If we had stopped with these analyses, we would have concluded that COL was not particularly effective in this population, although low power at the school level would have tempered this conclusion. However, the DTSA approach clearly showed COL to be effective for delaying the onset of sexual activity when it was delivered to young adolescents. Given that delays in sexual initiation might avert deleterious health outcomes,9 an intervention producing results such as those revealed here is most promising. Testing the moderating effect of age on intervention effectiveness will be critical in future research focused on the highly dynamic period of early adolescence.
To our knowledge, this was the first GRT of an HIV-preventive intervention among American Indian youths. We worked closely with tribal partners to build trust and collaboration across the life of the project. The tribe’s requests regarding the conduct of this study brought many challenges, but also indisputably improved our ability to work in the community and to maximize participation and support. They also compelled us to think carefully and creatively about design, implementation, and analysis.
The project was not without limitations. First, the study was conducted with only 1 tribe. We could not presume to generalize to other tribes. However, with the extensive input by many tribal groups and educational experts in its development, COL might hold promise in its applicability in other communities. We encountered constraints in statistical power because of finite numbers of clusters (schools) and youths within them. Calculations indicated that the project was likely underpowered and thus limited our ability to detect effects. To the extent we found significant results, we are confident that COL was effective for those outcomes.

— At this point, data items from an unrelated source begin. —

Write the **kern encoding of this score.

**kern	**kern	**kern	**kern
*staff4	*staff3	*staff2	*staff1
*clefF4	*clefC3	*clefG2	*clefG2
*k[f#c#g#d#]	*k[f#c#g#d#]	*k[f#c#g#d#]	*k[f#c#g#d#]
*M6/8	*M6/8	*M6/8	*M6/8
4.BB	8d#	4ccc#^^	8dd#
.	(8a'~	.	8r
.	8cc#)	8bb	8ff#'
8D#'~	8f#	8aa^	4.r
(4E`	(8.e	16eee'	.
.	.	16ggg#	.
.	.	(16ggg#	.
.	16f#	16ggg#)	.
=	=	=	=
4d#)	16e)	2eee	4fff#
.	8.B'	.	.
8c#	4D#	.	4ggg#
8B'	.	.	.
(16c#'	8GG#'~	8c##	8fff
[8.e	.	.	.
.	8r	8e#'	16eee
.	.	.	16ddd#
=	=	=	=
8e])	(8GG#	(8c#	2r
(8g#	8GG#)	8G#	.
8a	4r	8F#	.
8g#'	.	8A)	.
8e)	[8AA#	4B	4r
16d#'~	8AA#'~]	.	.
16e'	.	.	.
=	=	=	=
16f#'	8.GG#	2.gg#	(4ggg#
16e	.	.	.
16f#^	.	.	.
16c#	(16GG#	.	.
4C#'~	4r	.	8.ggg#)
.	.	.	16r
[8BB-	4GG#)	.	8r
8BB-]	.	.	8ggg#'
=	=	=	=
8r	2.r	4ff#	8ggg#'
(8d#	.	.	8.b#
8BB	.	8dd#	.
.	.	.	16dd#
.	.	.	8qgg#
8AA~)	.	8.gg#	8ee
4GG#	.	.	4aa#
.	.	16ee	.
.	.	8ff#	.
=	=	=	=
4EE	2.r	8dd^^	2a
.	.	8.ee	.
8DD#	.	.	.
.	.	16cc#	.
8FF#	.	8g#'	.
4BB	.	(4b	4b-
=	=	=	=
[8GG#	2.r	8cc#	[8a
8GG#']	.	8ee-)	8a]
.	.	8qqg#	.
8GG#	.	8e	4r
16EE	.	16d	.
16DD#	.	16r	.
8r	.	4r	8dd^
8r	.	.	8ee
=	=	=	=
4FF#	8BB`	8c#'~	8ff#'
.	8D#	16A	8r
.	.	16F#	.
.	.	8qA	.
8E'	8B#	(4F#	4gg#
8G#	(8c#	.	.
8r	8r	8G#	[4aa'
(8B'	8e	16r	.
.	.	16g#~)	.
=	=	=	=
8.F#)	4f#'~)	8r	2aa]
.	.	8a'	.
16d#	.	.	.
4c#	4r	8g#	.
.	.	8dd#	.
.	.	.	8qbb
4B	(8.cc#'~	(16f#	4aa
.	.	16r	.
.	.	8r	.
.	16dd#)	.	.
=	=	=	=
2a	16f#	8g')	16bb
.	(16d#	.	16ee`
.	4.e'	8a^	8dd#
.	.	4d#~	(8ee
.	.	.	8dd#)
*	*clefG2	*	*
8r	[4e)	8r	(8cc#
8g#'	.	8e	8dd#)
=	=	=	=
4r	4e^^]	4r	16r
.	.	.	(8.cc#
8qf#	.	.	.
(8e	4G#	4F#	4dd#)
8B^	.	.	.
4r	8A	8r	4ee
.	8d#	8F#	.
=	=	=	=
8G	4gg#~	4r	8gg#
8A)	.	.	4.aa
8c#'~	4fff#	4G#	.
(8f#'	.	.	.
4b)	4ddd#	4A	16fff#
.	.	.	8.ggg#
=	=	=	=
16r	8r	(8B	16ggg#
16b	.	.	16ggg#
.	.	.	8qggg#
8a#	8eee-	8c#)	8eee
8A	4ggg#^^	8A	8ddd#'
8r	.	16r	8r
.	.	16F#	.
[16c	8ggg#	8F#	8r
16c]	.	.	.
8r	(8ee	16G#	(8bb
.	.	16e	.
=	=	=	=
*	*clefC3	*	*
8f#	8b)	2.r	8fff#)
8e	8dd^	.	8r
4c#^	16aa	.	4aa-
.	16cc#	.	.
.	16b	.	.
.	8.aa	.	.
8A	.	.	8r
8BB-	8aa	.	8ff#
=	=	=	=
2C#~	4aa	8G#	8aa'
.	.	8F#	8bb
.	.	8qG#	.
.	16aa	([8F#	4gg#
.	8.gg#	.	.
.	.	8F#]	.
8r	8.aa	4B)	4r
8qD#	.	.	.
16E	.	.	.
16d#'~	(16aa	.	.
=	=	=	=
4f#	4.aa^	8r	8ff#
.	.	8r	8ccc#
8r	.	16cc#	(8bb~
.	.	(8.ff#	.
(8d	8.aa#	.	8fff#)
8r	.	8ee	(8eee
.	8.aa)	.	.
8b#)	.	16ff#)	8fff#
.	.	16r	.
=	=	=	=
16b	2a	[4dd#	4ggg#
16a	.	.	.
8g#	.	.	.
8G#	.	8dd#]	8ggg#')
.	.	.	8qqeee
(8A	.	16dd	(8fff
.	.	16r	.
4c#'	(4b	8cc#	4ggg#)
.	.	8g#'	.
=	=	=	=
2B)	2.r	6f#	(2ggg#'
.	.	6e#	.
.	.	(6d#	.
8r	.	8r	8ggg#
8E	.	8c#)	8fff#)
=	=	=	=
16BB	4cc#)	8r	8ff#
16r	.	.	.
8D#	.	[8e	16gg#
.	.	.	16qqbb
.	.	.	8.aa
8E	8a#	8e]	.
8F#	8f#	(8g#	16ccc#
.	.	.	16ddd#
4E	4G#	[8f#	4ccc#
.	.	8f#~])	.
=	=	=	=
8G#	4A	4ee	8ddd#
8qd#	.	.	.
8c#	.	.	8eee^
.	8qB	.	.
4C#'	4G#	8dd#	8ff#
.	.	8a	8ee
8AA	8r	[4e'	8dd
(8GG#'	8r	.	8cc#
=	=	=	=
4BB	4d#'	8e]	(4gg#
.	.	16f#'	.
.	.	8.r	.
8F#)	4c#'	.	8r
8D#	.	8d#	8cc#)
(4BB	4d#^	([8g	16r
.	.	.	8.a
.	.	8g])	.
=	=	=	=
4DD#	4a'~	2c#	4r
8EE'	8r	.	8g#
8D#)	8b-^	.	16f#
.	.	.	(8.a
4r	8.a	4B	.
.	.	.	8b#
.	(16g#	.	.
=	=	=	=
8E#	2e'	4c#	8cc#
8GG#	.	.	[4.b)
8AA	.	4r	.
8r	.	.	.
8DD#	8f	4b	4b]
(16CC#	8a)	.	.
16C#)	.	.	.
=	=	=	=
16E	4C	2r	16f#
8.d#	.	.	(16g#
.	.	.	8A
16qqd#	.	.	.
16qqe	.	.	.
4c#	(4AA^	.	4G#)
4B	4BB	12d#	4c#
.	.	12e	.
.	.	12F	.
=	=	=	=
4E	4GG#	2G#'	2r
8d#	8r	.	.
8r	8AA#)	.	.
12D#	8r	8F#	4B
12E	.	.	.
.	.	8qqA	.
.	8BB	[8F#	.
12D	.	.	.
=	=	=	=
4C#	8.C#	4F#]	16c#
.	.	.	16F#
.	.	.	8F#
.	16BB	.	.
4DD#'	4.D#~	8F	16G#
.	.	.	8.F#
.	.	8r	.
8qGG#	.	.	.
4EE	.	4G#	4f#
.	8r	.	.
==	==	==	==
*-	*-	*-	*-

This project overall offered innovation and substantive promise in research on HIV-preventive interventions within cultural context. With the increased attention to community-based approaches to HIV prevention,47–49 COL could be a part of a “toolbox” for AI/AN youth populations. More broadly, the project overwhelmingly showed the importance of using developmentally sensitive analyses that could highlight issues about the timing of interventions and reaching young at-risk populations. Prevention messages might be strongest before the tumultuous years of later adolescence.
Acknowledgments
This work was funded through an award from the National Institute of Mental Health (R01 MH069086; C. E. K., PI) and the Office of Adolescent Health (TP2AH000003; C. E. K., PI).
We would like to thank the schools and the tribal community for their ongoing support; parents, guardians, and youths who gave so generously of their time; and project staff who made it all happen.
Note. The contents are solely the responsibility of the authors and do not necessarily represent the official views of the Department of Health and Human Services or the Office of Adolescent Health.
Human Participant Protection
This project was approved by the tribe and by the Colorado multiple institutional review board. During the project, the community formed a tribal research review board, and this project subsequently was reviewed and approved annually by that entity. The project was also regularly reviewed by a community advisory group and a data safety and monitoring committee.